According to Ratas, membership status in the organization will help create new opportunities for Estonian companies involving technical and scientific cooperation, and closer communication between scientists and engineers. ‘Estonian companies will also be able to participate in CERN’s procurements and the development of technologies related to CERN’s work in the future’, said the Prime Minister.
According to Ratas, there are a number of technology companies in Estonia that are already cooperating with CERN, or that are interested in doing so. ‘Estonia can share its experience in building a digital ecosystem, for example, but also in the field of data system interoperability and cyber security’, he said, expressing his conviction that cooperation will help Estonian companies to open doors in other parts of the world. In addition, Estonia’s membership status provides an opportunity for the regular exchange of lecturers and students, as well as in-service training for science teachers.

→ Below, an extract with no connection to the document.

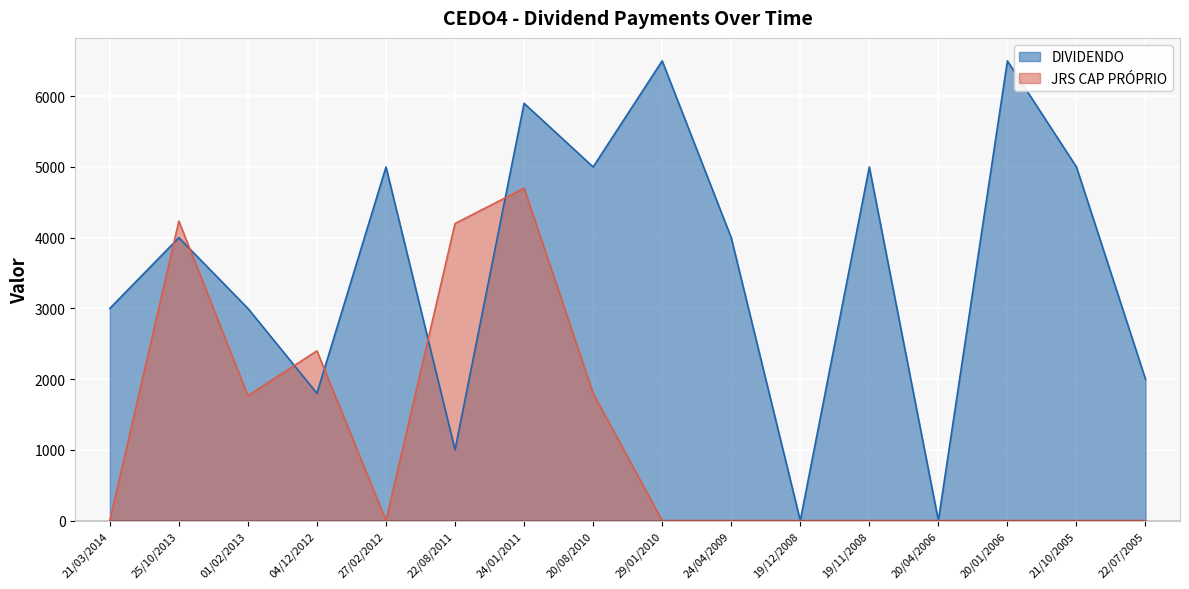

Which category has the highest value in the JRS CAP PROPRIO series?

24/01/2011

The agreement was signed on the behalf of CERN by Fabiola Gianotti, Director General of the organization. For the first time in CERN’s 66-year history, the signing ceremony took place online.
Estonia has been cooperating with CERN since 1996. Estonia submitted an application to become a member of the organization in September 2018.
The government approved Estonia’s associate membership agreement in February of this year. The agreement will enter into force once it has been ratified by the Riigikogu. After a period of two to five years of associate membership, Estonia will become a full member of CERN.
CERN currently has 23 member countries, in addition to two pre-accession associate members, six associate members, and six observer members.